Spirited Reflection: That you should enter under my roof


A man approaches. He gives me a Happy Easter greeting. I give him the same, and two dollars. A woman comes, desperate to get to the hospital. I give her cab fare; she thanks me and touches my arm. A young man asks for breakfast. I send him on his way with the funds after he wishes me well. One man, covered in grime, wordlessly shuns the coins I try to give, but later accepts a sandwich and coffee from me. He gives me his image, for years to come.

So on it went, on the long walk from my comfortable office in downtown Toronto to my commuter apartment a few blocks away. Every day and every night, for the five years that I worked there. I passed the people, one by one, not just young or middle-aged men, but women and even children who were trying to survive. For an age, I carried an extra lunch for Misha, an old man who lived in the bus shelter and slept in a nearby all-night coffee shop thanks to the manager. My communication with Misha was mostly his hand coming out from his pile of blankets to take the brown bag.

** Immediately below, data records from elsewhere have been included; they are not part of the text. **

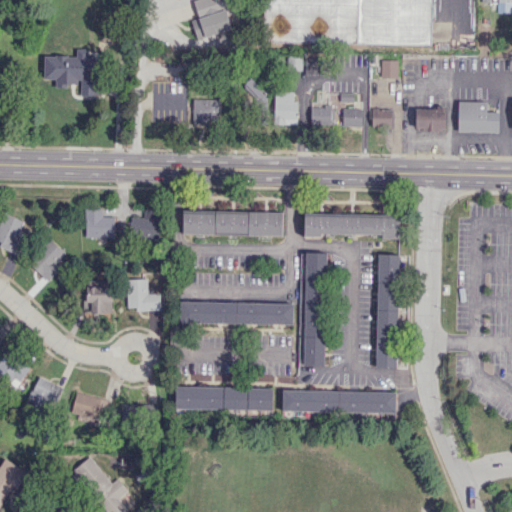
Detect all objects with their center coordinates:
building: (505, 1)
building: (208, 5)
building: (504, 5)
building: (117, 15)
building: (213, 16)
building: (310, 20)
building: (347, 21)
building: (393, 21)
building: (210, 23)
building: (28, 35)
building: (294, 62)
building: (312, 65)
building: (389, 67)
building: (80, 69)
building: (72, 70)
road: (338, 77)
parking lot: (170, 98)
building: (0, 100)
building: (258, 102)
building: (284, 107)
building: (286, 107)
building: (207, 109)
building: (205, 110)
building: (2, 111)
building: (321, 113)
building: (322, 114)
building: (354, 115)
building: (352, 116)
building: (382, 116)
building: (381, 117)
building: (433, 117)
building: (476, 117)
building: (477, 117)
road: (136, 118)
building: (430, 118)
road: (256, 168)
road: (172, 207)
building: (231, 222)
building: (98, 223)
building: (351, 223)
building: (145, 224)
building: (10, 232)
road: (231, 247)
building: (47, 259)
road: (351, 279)
road: (474, 284)
road: (253, 289)
building: (140, 295)
building: (98, 298)
road: (174, 302)
road: (493, 302)
parking lot: (485, 303)
building: (313, 307)
building: (387, 307)
building: (235, 312)
road: (468, 341)
road: (424, 346)
road: (230, 348)
road: (99, 354)
building: (12, 369)
road: (327, 369)
road: (480, 377)
building: (43, 394)
building: (226, 399)
building: (339, 401)
building: (90, 406)
building: (135, 412)
road: (486, 469)
building: (9, 476)
building: (100, 484)
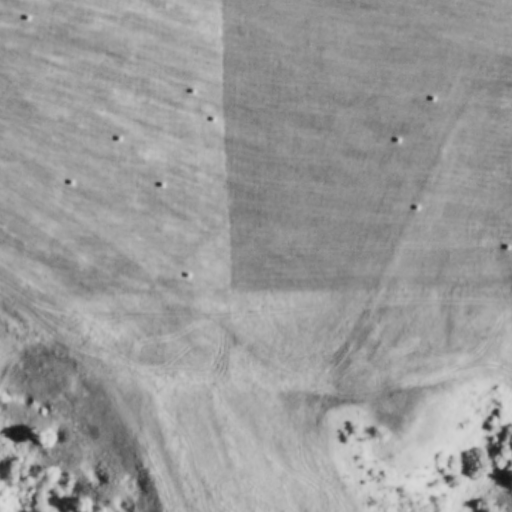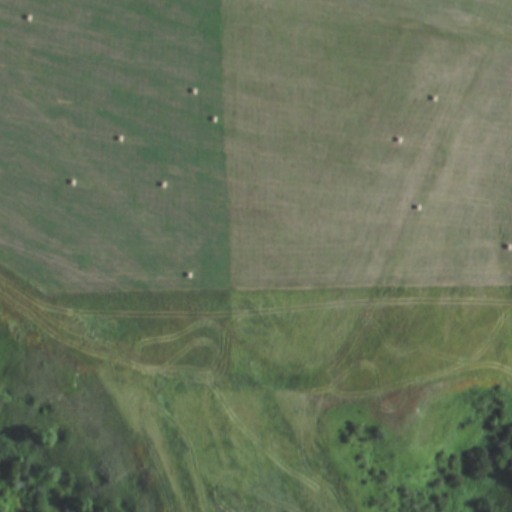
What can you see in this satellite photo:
quarry: (215, 136)
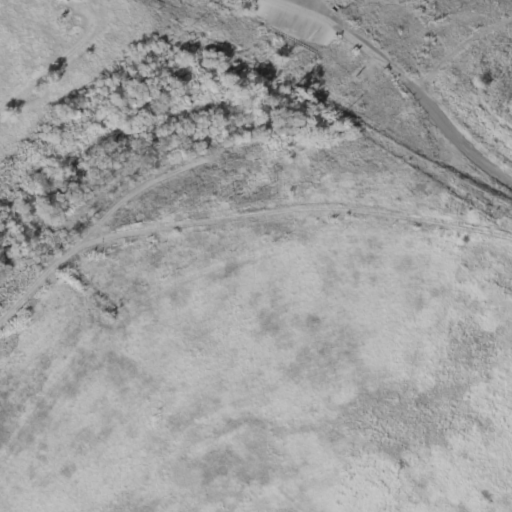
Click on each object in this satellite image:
building: (76, 0)
landfill: (457, 74)
road: (403, 79)
landfill: (233, 288)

This memory and his presence stay with me still.

Overwhelmed and with a sense of urgency, but also inexplicably drawn, I took to carrying loose change to dispense on the walks down Yonge, University or Bay and Bloor. I stopped and listened to requests, explanations, stories, conspiracy theories and sometimes blessings. All these I learned, over time, to receive. Sometimes blessings came in unexpected ways.

A man sits partly in the roadway, traffic moving around him as a well-dressed woman bends over him, her jewelled hand offering him hot coffee and food to coax him onto the sidewalk. The morning sun seems to catch them both as I drive slowly by. A youth waits patiently for my offering until I frantically discover that, in my haste, I have left my wallet in a nearby phone booth. He retrieves it and commiserates. I thank him and buy him lunch.

Helpless to do much else, I find the faces stay with me long after these encounters, but this is a good thing because I am learning. Due in part to a series of unexpected and heart-wrenching deaths of family and friends, I am learning how the fragility and vulnerability of life binds us all. I am learning, partly in my work and in my reading, and from the people who advocate for others, of the causes of poverty and homelessness. I am learning, when the people at the drop-in centre where I eventually start to volunteer, take time to comfort me despite their own troubles, that life is giving and receiving, and that the best of this comes from the heart.

For I have learned that these people are also my church, my daily communion. If, in my spiritual poverty, I fail to recognize their passions and resurrections, if I fail to give and receive, if I fail to recognize the face of Christ in my fellow travellers in this life, as I sometimes too often do, then I thwart the possibility to recognize passions and resurrections in my own soul. A fragment of the Catholic communion prayer comes to me—Lord, I am not worthy that you should enter under my roof. But there you are.


Virginia McDonald is a retired reporter photographer living in Guelph who worked for a stint as a media and legislative aide at Queen’s Park. She has also volunteered at a drop-in centre and at a Catholic retreat house kitchen and farm.